■ Apply what you read
**a)** According to the text, where was the mask made?
**b)** From the text, reproduce the passage starting at "But I won’t" and ending at "others I’ve shared.".

The last two “shares” in this series, including today’s, are deeply personal in different ways. And while I didn’t know that I’d get comfortable enough to share all of these, surprisingly it was the “easy” tmsnyder FAQ yesterday that was the most emotional of these pieces for me to revisit this year while preparing for release. This possibly shows how much I miss feeling closer to a real mission in science and working with a team of really great people. Most of the time these days, even when doing my best work, I am incredibly lonely and also feel like I need to tiptoe on eggshells because everyone (ME INCLUDED!) is worried I don’t know how to control my health, watching every sign and signal of my life with a pain and fear I don’t recognize from my loved ones. Even in this corner of puzzles, I didn’t find much of the comfort or joy over Christmas when playfully releasing some sudoku in the world, proving my own test that I may need to be an anonymous designer again if I spend time in puzzles.

But I won’t be an anonymous human being, and will be deliberate in sharing thoughts, writings, and updates at another site to those mature enough to find it and contribute to a dialogue. That site will include some “artifacts” of my life that might be up for revisiting that year, or on permanent exhibition, including all the writings from Ready Layer One and others I’ve shared.

Today I want to share my mask. It was made while in residential care following a third hospitalization (and the second involuntary) in August 2023, and the last time I was not well controlled by medication, therapy, and lifestyle practices depending on how you view this series. The recovery from this episode, still ongoing, was much harder than any of the others, due to the mess of thoughts that came up during it, my lack of confidence in myself following it, large medical bills, legal troubles, and friendships I am scared to even “ping” because of some of the things that might have happened during it. When I had a choice to spend a crazy amount of dollars to go into residential care for a month to start to come to some acceptance with being bipolar, I took it. And acceptance is not just that I am bipolar and have creative bursts and high energy moments, but that it has real real danger with it and however smart someone thinks I am there is no way I can “outthink” my mania or hope to care for this by myself. I need to stay connected and open with doctors, therapists, and loved ones or I cannot be my best self and stay my best self.

■ Records
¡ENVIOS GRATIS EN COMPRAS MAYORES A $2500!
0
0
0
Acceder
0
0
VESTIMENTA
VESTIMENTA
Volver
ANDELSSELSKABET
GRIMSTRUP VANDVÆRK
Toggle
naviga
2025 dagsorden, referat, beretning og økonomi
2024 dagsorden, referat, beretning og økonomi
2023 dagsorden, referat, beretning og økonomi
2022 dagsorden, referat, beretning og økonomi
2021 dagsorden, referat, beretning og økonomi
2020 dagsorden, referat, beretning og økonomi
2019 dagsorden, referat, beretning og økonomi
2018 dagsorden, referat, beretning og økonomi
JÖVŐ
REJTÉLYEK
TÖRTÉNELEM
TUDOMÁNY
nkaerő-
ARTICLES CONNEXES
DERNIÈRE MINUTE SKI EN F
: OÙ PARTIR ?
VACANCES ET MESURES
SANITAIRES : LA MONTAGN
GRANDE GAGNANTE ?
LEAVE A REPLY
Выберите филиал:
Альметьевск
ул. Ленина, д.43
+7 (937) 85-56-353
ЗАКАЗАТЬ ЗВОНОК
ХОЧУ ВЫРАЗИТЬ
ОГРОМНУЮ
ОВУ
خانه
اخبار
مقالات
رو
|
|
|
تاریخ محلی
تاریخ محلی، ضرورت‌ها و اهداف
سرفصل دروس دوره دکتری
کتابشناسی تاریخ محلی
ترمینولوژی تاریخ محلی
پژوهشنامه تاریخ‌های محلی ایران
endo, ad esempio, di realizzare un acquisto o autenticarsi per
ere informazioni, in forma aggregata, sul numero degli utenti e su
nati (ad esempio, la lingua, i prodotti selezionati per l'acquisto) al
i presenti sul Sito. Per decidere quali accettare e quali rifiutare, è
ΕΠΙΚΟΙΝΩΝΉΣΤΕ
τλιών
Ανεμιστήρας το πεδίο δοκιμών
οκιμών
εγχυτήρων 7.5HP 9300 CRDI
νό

■ Activity answers
**a)** It was made in residential care following a third hospitalization in August 2023.

**b)**
But I won’t be an anonymous human being, and will be deliberate in sharing thoughts, writings, and updates at another site to those mature enough to find it and contribute to a dialogue. That site will include some “artifacts” of my life that might be up for revisiting that year, or on permanent exhibition, including all the writings from Ready Layer One and others I’ve shared.